§ Requirement 1: Quote the email thread on NMS acknowledgment modes, starting at "I'm digging into" and ending at "additional one Transactional.".
§ Requirement 2: Write the next part of the email thread on NMS acknowledgment modes, picking up after its final sentence.

§ Passage to read:
------------------------------------

+1 on Strings

On 29 May 2008, at 05:47, Jim Gomes wrote:

Hi Mark,

I like the idea of having providers extend the session modes to what makes sense for them. For instance, MSMQ may ignore transactional, but have some additional acknowledgment mode. However, what do you propose as a solution such that provider's individual extensions to the acknowledgment mode do not "pollute" the global API space? I like your suggestion of having a loose
and flexible API, and I would think that an acknowledgement mode as a
string, versus an enumeration, would be the "loosest". But that may not be
the best way to go.

Changing to a string might work. The current enumeration could be changed to readonly strings. This way providers would be free to support custom
acknowledgment modes through the single parameter.  Thoughts?

Regards,
Jim

On Wed, May 28, 2008 at 7:24 PM, Mark Pollack <[EMAIL PROTECTED] >
wrote:

Hi,



I'm digging into the NMS API a bit more as I plan to release NMS support in Spring.NET in the coming months (which James had a hand in as well) and I have a question regarding the AcknowledgementMode enum. The current values
are those in the JMS spec (DUPS_OK_ACKNOWLEDGE, AUTO_ACKNOWLEDGE,
CLIENT_ACKNOWLEDGE) and an additional one Transactional.

------------------------------------

§ Entries shown:

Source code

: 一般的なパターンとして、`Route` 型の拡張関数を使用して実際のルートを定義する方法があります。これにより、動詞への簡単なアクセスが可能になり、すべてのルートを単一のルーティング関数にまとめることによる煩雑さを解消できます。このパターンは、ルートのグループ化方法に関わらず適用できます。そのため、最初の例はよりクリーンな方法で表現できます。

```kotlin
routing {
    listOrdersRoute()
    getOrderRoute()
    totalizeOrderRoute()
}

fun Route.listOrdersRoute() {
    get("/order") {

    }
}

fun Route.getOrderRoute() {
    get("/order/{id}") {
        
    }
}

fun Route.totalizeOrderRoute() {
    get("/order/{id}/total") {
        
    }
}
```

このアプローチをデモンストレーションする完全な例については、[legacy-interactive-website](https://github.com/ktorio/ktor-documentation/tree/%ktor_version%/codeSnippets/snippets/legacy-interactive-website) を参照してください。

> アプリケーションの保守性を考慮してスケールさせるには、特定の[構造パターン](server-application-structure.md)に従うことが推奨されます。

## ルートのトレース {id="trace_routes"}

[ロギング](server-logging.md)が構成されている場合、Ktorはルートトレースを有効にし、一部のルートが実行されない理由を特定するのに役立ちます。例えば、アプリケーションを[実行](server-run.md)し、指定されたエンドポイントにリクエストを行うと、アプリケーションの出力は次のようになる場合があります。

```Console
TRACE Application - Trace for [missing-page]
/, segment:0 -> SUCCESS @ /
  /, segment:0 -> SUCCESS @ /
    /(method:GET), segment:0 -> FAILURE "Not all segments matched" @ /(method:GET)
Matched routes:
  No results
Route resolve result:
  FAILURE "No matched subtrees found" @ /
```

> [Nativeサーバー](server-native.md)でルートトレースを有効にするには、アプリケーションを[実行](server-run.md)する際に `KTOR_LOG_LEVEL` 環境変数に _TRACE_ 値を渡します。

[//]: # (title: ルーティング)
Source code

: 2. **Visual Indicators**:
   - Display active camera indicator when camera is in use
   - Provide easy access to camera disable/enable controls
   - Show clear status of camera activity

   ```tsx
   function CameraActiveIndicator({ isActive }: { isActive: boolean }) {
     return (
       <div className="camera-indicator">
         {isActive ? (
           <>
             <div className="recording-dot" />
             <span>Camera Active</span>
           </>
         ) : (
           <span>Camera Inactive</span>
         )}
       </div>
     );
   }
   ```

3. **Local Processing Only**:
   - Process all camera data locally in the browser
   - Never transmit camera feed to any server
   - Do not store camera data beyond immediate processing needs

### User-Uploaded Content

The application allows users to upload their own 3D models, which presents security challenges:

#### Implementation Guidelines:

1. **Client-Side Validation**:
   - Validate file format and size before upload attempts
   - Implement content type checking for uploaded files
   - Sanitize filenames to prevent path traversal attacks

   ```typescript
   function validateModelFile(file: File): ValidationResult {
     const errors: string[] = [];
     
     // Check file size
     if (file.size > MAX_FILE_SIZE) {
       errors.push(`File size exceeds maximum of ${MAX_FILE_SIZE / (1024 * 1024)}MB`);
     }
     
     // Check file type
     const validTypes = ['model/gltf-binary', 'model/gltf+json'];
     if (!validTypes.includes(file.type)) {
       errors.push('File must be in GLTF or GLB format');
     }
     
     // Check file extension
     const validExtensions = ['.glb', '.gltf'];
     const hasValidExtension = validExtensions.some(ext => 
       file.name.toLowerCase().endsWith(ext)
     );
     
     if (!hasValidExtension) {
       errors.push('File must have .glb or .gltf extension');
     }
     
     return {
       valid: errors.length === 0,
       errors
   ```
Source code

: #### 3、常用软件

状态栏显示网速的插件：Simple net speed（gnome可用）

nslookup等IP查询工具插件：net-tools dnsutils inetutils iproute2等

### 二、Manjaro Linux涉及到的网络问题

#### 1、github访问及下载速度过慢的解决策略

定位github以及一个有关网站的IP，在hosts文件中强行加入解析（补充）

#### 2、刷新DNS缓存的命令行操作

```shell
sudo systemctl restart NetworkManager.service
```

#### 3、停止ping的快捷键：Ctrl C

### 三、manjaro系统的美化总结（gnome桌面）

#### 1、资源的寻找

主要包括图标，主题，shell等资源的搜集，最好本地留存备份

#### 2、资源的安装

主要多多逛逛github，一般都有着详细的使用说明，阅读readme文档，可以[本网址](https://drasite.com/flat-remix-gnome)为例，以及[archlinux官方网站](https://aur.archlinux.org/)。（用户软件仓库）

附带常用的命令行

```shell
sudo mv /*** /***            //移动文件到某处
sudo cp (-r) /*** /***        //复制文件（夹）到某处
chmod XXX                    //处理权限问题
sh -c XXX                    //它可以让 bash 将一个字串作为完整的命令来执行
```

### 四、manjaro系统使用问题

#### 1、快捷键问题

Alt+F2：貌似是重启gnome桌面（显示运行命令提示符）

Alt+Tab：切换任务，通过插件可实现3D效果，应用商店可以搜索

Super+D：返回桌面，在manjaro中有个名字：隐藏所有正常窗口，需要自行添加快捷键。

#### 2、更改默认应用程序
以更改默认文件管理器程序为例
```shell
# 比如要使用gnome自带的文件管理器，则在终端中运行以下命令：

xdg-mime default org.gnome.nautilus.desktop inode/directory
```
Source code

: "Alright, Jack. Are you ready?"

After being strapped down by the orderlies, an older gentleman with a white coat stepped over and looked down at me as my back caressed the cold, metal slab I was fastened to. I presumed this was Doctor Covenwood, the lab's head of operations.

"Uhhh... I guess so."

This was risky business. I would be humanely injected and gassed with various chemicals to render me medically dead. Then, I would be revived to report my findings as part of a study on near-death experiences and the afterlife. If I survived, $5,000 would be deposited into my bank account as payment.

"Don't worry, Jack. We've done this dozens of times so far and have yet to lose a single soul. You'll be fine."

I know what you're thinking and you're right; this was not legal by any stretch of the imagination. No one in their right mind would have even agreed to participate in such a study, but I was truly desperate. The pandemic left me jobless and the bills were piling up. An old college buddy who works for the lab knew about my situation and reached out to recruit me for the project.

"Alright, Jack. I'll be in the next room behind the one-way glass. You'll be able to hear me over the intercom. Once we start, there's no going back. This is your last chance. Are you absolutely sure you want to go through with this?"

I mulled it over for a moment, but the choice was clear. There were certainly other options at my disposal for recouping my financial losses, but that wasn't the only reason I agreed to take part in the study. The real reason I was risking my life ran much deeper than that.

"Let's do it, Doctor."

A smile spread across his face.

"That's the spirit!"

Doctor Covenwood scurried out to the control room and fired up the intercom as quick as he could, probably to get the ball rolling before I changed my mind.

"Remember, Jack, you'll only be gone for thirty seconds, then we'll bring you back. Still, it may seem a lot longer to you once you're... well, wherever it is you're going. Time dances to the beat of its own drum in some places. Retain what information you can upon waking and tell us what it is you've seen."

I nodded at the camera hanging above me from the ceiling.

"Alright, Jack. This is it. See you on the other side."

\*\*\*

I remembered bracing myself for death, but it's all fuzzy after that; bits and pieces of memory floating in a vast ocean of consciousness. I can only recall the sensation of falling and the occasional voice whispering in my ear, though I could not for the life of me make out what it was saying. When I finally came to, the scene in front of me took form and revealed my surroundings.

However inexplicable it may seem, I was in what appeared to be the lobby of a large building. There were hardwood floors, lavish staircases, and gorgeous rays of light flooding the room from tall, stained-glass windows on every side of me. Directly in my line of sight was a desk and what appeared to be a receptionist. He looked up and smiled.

------------------------------------

§ Answer 1:
I'm digging into the NMS API a bit more as I plan to release NMS support in Spring.NET in the coming months (which James had a hand in as well) and I have a question regarding the AcknowledgementMode enum. The current values
are those in the JMS spec (DUPS_OK_ACKNOWLEDGE, AUTO_ACKNOWLEDGE,
CLIENT_ACKNOWLEDGE) and an additional one Transactional.

§ Answer 2:
Vendors typically provide additional ack modes for increased performance,
TIBCO EMS is the case I'm familiar with which also has
ExplicitClientAcknowledge, ExplicitClientDupsOkAcknowledge, and
NoAcknowledge.



At the moment the NMS API can't support these modes, making it a
lowest-common denominator solution, something I feel that must be avoided
if
it is to gain widespread use. I've had a similar experience writing a database wrapper class for ADO.NET and the use of vendor specific enums
for
data types. I ended up leaving the API very 'loose', i.e. method signature just has 'Enum' in it and internally implementations can check to see if it
makes sense for them.  This has worked out well as far as I can tell.



Is it possible to follow the same approach in this case?